In the beginning of his remarks, the president also gave a nod to 5-year-old Miles Scott, a cancer patient whose leukemia is in remission and who became “Batkid” for a day on Nov. 15 as part of the now-famous Make-a-Wish foundation event in his honor.

“I love San Francisco. You got great food, you got great people, beautiful scenery—no more super villains because Batkid cleaned up the streets,” Obama said.

The Betty Ong Recreation Center is named for an American Airlines flight attendant who was on Flight 11, the first plane to crash into the World Trade Center on Sept. 11, 2011. Obama noted that Ong, a San Francisco native, was the daughter of immigrants and that some of Ong’s family members were in attendance today.

From Chinatown, the president headed to the new SFJazz Center in the city’s Hayes Valley neighborhood to meet with supporters for a fundraiser for the Democratic National Committee.

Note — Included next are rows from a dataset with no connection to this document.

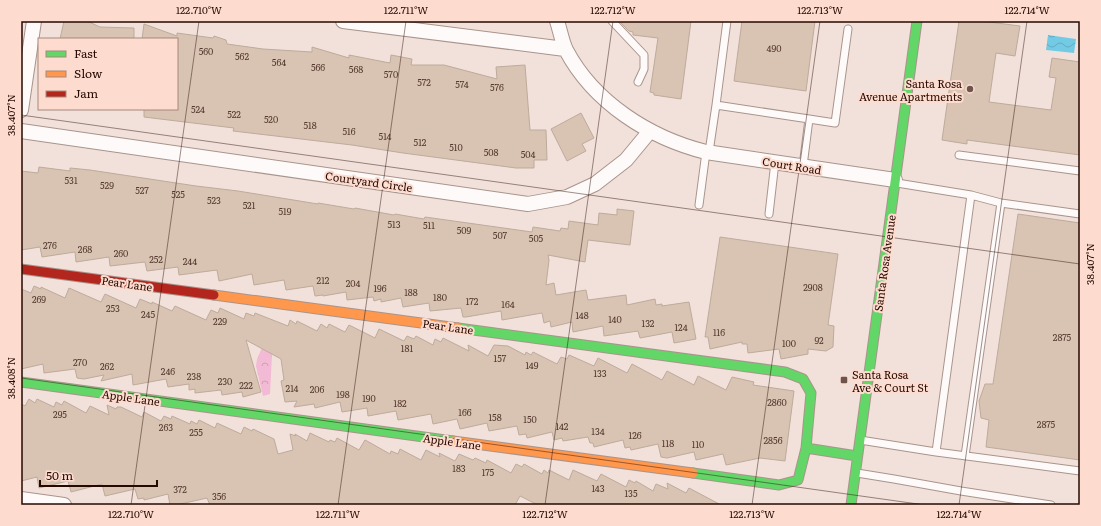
<svg xmlns="http://www.w3.org/2000/svg" width="1101" height="526" viewBox="0 0 1101 526" font-family="Literata,serif">
<defs>
<pattern id="forest-crowns" width="20" height="18" patternUnits="userSpaceOnUse"><rect width="20" height="18" fill="#f2bad4"/><path d="M2 6a3 3 0 1 1 6 0M12 15a3 3 0 1 1 6 0" fill="none" stroke="#cf9fb4"/></pattern>
<pattern id="water-waves" width="16" height="10" patternUnits="userSpaceOnUse"><rect width="16" height="10" fill="#73cae4"/><path d="M0 5q4-4 8 0t8 0" fill="none" stroke="#63acc2"/></pattern>
</defs>
<rect width="100%" height="100%" fill="#f2e1da"/>
<path fill="url(#forest-crowns)" d="M271 327 283 333 272 355 270 394 263 396 256 366 257 359Z"/>
<path fill="url(#water-waves)" d="M1048 35 1076 39 1074 53 1046 50Z"/>
<path fill="#d9c3b2" stroke="#beab9c" d="M64 21H87L100 27 134 28V39H60Z
M619 21H691L681 99 654 95V93L650 92 658 38 633 35V32L629 31Z
M742 21H815L806 91 734 81Z
M959 21H981L1020 26 1015 56 996 53 989 102 1051 110 1056 78 1049 77 1052 58 1080 62V155L967 140V144L942 140Z
M144 24 177 36V33L213 38 214 36 226 40 227 44 263 49 312 52V47L349 58V55L390 63 391 55 412 59 411 65H444L497 79 496 67 525 65 530 130H546L547 160H534V168H516L403 153 352 145 233 131 234 128 144 117V109H177V39H142Z
M581 113 594 138 582 144 586 151 567 161 551 129Z
M39 167 70 171V168L90 170 196 186 238 191 318 204V203L354 209 355 208 394 215 395 214 424 219 425 217 532 232 533 227 560 231 561 228 568 229 569 221 598 225 599 213 617 215V209L634 211 630 245 588 240 585 262 548 255 549 260 546 285 554 283 556 295 586 290 588 300 626 295 627 305 655 299 656 305 662 304V306L689 302 696 339 674 343 672 332 640 338 638 331 604 336 603 326 573 332 572 322 551 327 550 321 544 323 542 313 502 320 501 311 466 317H463L461 308 430 311 429 303 403 307 401 298 381 302V299L374 301 373 297 347 300 346 292 323 296V295L315 296 313 286 286 290 284 280 254 285 252 274 219 281 217 270 179 275 178 267 147 271 145 262 110 266 109 257 76 262 75 252 42 257 40 247 21 250V171L38 173Z
M1018 214 1080 223V460L986 447 989 420 981 418 979 401 985 384H993Z
M720 237 838 254 828 325 834 326 833 347 826 351 808 349V354L781 359 779 349 748 353 747 344H742V342L710 349 708 337H705Z
M34 286 41 289V287L65 298 69 288 101 302 105 294 136 308 140 299 152 304V302L172 311 175 306 206 320 211 310 218 313 220 308 244 319 246 313 254 316 255 313 288 326 290 320 296 324 297 321 317 331 321 324 327 328 329 324 345 332 349 325 375 338 379 329 404 341 407 336 414 339 416 336 433 345 435 339 441 342 443 338 469 351 468 345 488 356 494 345 508 346 525 355 526 352 531 355 533 352 557 364 561 357 567 359 569 355 594 366 598 358 627 373 632 364 662 380 667 371 694 385 698 376 726 390 732 377 754 382 753 385 794 391 785 461 760 458 726 465 723 454 696 460 694 452 667 458 661 457 658 444 631 450 630 447 625 448 623 440 594 447 593 443H590L588 437 563 441 562 438 554 440 552 432 527 438 526 434 519 435 517 426 489 431 487 423 460 429 457 419 433 424 431 414 398 420 396 411 368 416 367 408 342 412 340 402 315 408 314 404 294 407 297 401 285 402 281 381 284 380 281 359 246 340 261 392 243 397 242 392 222 395 221 390 195 393V389L189 390V384L168 387 166 379 133 385 132 374 101 381 104 375 84 379 77 378 75 369 44 373 43 364 21 369V289L31 293Z
M29 399 35 403 37 399 54 407 56 402 62 405 64 401 86 413 90 406 109 415 107 405 116 409 117 407H121L142 417 144 412 161 421 164 416 171 419 172 416 190 424 191 421 197 424 199 420 215 428 217 423 241 434 244 427 252 431 253 429 274 439 278 454 293 450 290 434 296 436 295 434 307 441 310 433 329 442 330 440 335 442 337 438 359 450 365 440 367 441 390 454 391 451 398 454 400 449 421 460 426 450 440 457 439 453 455 461 459 454 473 460 475 458 486 463 487 460 511 473 516 464 522 467 524 464 542 474 544 470 548 473 549 470 569 480 573 470 597 481 601 474 626 487 629 480 635 483 636 481 653 491 656 484 668 489 667 483 686 493 689 488 721 505H538L520 496 515 505H210L207 498 176 505H170L168 494 144 500V498L138 499 135 489 105 496 102 484 71 492 68 481 39 488 37 477 21 481V404L25 406Z"/>
<g fill="none" stroke-linecap="round" stroke-linejoin="round">
<g stroke="#a9948b" stroke-width="9">
<path id="lane" d="M612 21 644 55V69L638 82
M727 21 716 105 809 119
M709 152 716 105
M959 155 1080 171
M803 166 809 119 835 123 848 29
M971 195 1001 203 1080 214
M699 205 706 152
M769 214 775 162
M860 440 936 452 971 195 897 183
M936 452 1080 471
M965 456 1001 203
M857 473 894 479 961 491 1051 505"/>
</g>
<g stroke="#a9948b" stroke-width="16">
<path id="street" d="M343 21 565 49
M557 21C560 30 562 42 566 50 594 103 650 138 706 152L895 180
M21 110 34 21
M21 131 528 204 567 197 595 184 626 160 650 131
M21 499 64 505"/>
</g>
<g stroke="#a9948b" stroke-width="11">
<path id="fast" d="M458 328 785 372 803 379 811 393 806 448
M21 382 453 441
M693 473 779 485 798 480 806 448 857 456
M851 505 917 21"/>
</g>
<g stroke="#a9948b" stroke-width="11">
<path id="slow" d="M214 295 458 328
M453 441 693 473"/>
</g>
<g stroke="#a9948b" stroke-width="11">
<path id="jam" d="M21 269 214 295"/>
</g>
<use href="#lane" stroke="#fdfaf9" stroke-width="7"/>
<use href="#street" stroke="#fdfaf9" stroke-width="14"/>
<use href="#fast" stroke="#63d668" stroke-width="9"/>
<use href="#slow" stroke="#ff974d" stroke-width="9"/>
<use href="#jam" stroke="#b3261e" stroke-width="9"/>
</g>
<path fill="none" stroke="#250901" stroke-width="1" stroke-opacity="0.45" d="M21 115 1080 264M21 378 925 505M131 505 199 21M338 505 406 21M545 505 613 21M752 505 820 21M959 505 1027 21"/>
<g fill="#6d554d" stroke="#fddccf" stroke-width="1.5">
<circle cx="970" cy="89" r="4"/>
<rect x="840" y="376" width="8" height="8" rx="2"/>
</g>
<g text-anchor="middle" dominant-baseline="central" stroke-width="4" stroke-linejoin="round" paint-order="stroke">
<g font-size="9" fill="#52382d">
<text x="774" y="48">490</text>
<text x="206" y="51">560</text>
<text x="242" y="56">562</text>
<text x="279" y="62">564</text>
<text x="318" y="67">566</text>
<text x="356" y="69">568</text>
<text x="391" y="74">570</text>
<text x="424" y="82">572</text>
<text x="462" y="84">574</text>
<text x="497" y="87">576</text>
<text x="198" y="109">524</text>
<text x="234" y="114">522</text>
<text x="271" y="119">520</text>
<text x="310" y="125">518</text>
<text x="349" y="131">516</text>
<text x="385" y="136">514</text>
<text x="420" y="142">512</text>
<text x="456" y="147">510</text>
<text x="491" y="152">508</text>
<text x="528" y="154">504</text>
<text x="71" y="180">531</text>
<text x="107" y="185">529</text>
<text x="142" y="190">527</text>
<text x="178" y="194">525</text>
<text x="214" y="200">523</text>
<text x="249" y="205">521</text>
<text x="285" y="211">519</text>
<text x="394" y="224">513</text>
<text x="429" y="225">511</text>
<text x="464" y="230">509</text>
<text x="500" y="235">507</text>
<text x="536" y="238">505</text>
<text x="50" y="245">276</text>
<text x="85" y="249">268</text>
<text x="121" y="253">260</text>
<text x="156" y="259">252</text>
<text x="190" y="261">244</text>
<text x="323" y="280">212</text>
<text x="353" y="283">204</text>
<text x="813" y="287">2908</text>
<text x="380" y="288">196</text>
<text x="411" y="292">188</text>
<text x="440" y="297">180</text>
<text x="39" y="299">269</text>
<text x="472" y="301">172</text>
<text x="508" y="304">164</text>
<text x="113" y="308">253</text>
<text x="148" y="314">245</text>
<text x="582" y="315">148</text>
<text x="615" y="319">140</text>
<text x="220" y="321">229</text>
<text x="648" y="323">132</text>
<text x="681" y="327">124</text>
<text x="719" y="332">116</text>
<text x="1062" y="337">2875</text>
<text x="819" y="340">92</text>
<text x="789" y="343">100</text>
<text x="407" y="348">181</text>
<text x="500" y="358">157</text>
<text x="80" y="362">270</text>
<text x="532" y="365">149</text>
<text x="107" y="366">262</text>
<text x="168" y="371">246</text>
<text x="600" y="373">133</text>
<text x="194" y="376">238</text>
<text x="225" y="381">230</text>
<text x="246" y="385">222</text>
<text x="292" y="388">214</text>
<text x="317" y="389">206</text>
<text x="343" y="394">198</text>
<text x="369" y="398">190</text>
<text x="777" y="402">2860</text>
<text x="400" y="403">182</text>
<text x="465" y="412">166</text>
<text x="60" y="414">295</text>
<text x="495" y="417">158</text>
<text x="530" y="419">150</text>
<text x="1046" y="424">2875</text>
<text x="562" y="426">142</text>
<text x="166" y="427">263</text>
<text x="598" y="431">134</text>
<text x="196" y="432">255</text>
<text x="635" y="435">126</text>
<text x="773" y="440">2856</text>
<text x="668" y="443">118</text>
<text x="698" y="444">110</text>
<text x="459" y="468">183</text>
<text x="488" y="472">175</text>
<text x="598" y="488">143</text>
<text x="180" y="489">372</text>
<text x="631" y="493">135</text>
<text x="219" y="496">356</text>
</g>
<g font-size="11" fill="#250901" stroke="#fddccf" text-anchor="end">
<text x="962" y="83">Santa Rosa<tspan x="962" dy="13">Avenue Apartments</tspan></text>
<text x="852" y="374" text-anchor="start">Santa Rosa<tspan x="852" dy="13">Ave &amp; Court St</tspan></text>
</g>
<g font-size="11" fill="#250901" stroke="#fddccf">
<text transform="translate(792 165) rotate(9)">Court Road</text>
<text transform="translate(369 181) rotate(8)">Courtyard Circle</text>
<text transform="translate(884 263) rotate(-82)">Santa Rosa Avenue</text>
<text transform="translate(127 283) rotate(8)">Pear Lane</text>
<text transform="translate(448 326) rotate(8)">Pear Lane</text>
<text transform="translate(131 397) rotate(8)">Apple Lane</text>
<text transform="translate(452 441) rotate(8)">Apple Lane</text>
</g>
</g>
<rect width="1101" height="526" fill="none" stroke="#fddccf" stroke-width="44"/>
<rect x="38" y="38" width="140" height="72" fill="#fddccf" stroke="#a7887d"/>
<rect x="46" y="51" width="20" height="6" fill="#63d668" stroke="#a7887d"/>
<text x="74" y="58" font-size="12" fill="#250901">Fast</text>
<rect x="46" y="71" width="20" height="6" fill="#ff974d" stroke="#a7887d"/>
<text x="74" y="78" font-size="12" fill="#250901">Slow</text>
<rect x="46" y="91" width="20" height="6" fill="#b3261e" stroke="#a7887d"/>
<text x="74" y="98" font-size="12" fill="#250901">Jam</text>
<path d="M40 480v6h117v-6" fill="none" stroke="#250901" stroke-width="2"/>
<text x="46" y="480" font-size="12" fill="#250901" stroke="#fddccf" stroke-width="3" paint-order="stroke">50 m</text>
<rect x="22" y="22" width="1057" height="482" fill="none" stroke="#250901" stroke-width="1.5"/>
<g font-size="10" text-anchor="middle" fill="#250901">
<text x="199" y="14">122.710°W</text>
<text x="406" y="14">122.711°W</text>
<text x="613" y="14">122.712°W</text>
<text x="820" y="14">122.713°W</text>
<text x="1027" y="14">122.714°W</text>
<text transform="translate(11 115) rotate(-90)" y="4">38.407°N</text>
<text transform="translate(1090 264) rotate(-90)" y="4">38.407°N</text>
<text transform="translate(11 378) rotate(-90)" y="4">38.408°N</text>
<text x="131" y="518">122.710°W</text>
<text x="338" y="518">122.711°W</text>
<text x="545" y="518">122.712°W</text>
<text x="752" y="518">122.713°W</text>
<text x="959" y="518">122.714°W</text>
</g>
</svg>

Protesters gathered near the jazz center, chanting and carrying signs—including more than 100 people who stood at Franklin and Fell streets holding a fake pipeline over their heads that stretched across Franklin Street to symbolize the proposed Keystone XL pipeline, which they said would harm the environment and accelerate climate change.

Michael Marx, director of the Sierra Club’s Beyond Oil campaign, said the pipeline—which would transport oil from Canadian tar sands to the Gulf Coast—would be “the most environmentally destructive project on the planet.”

Marx said the pipeline would result in increased production at the tar sands and would lead to widespread deforestation and the leaking of hazardous materials into water supplies.

He said protests like today’s “have made it politically tricky” for the president to support the project since it could antagonize environmentalists in the Democratic Party.

“We’re making sure people go everywhere the president goes,” Marx said. “This will be a litmus test for the president’s willingness to stand up to Big Oil.”

Other protesters shouted into megaphones about the Obama administration’s use of drone strikes on military targets overseas.

Stephanie Tang, an organizer with the group World Can’t Wait, was among a group that gathered at Fell Street and Van Ness Avenue, a block east of the jazz center.

Tang said the drones “have been sold to the American people as a new kind of surgical tool” for the military, but that the strikes have caused widespread deaths of innocent people.

“Unless we say no, the government is going to continue doing these things in our name,” she said as another protester stood nearby with a sign saying “Drones Fly, Children Die.”

Although a majority of the protesters came out for the pipeline or drone causes, others held signs urging the president to push for single-payer health care or to cut government’s ties to large corporations.

After his appearance at the jazz center, the president attended the fundraiser at Benioff’s home before heading off to Los Angeles. The visits are part of a three-day West Coast fundraising trip that included a stop in Seattle on Sunday.

Air Force One departed from SFO for Southern California shortly after 4:30 p.m.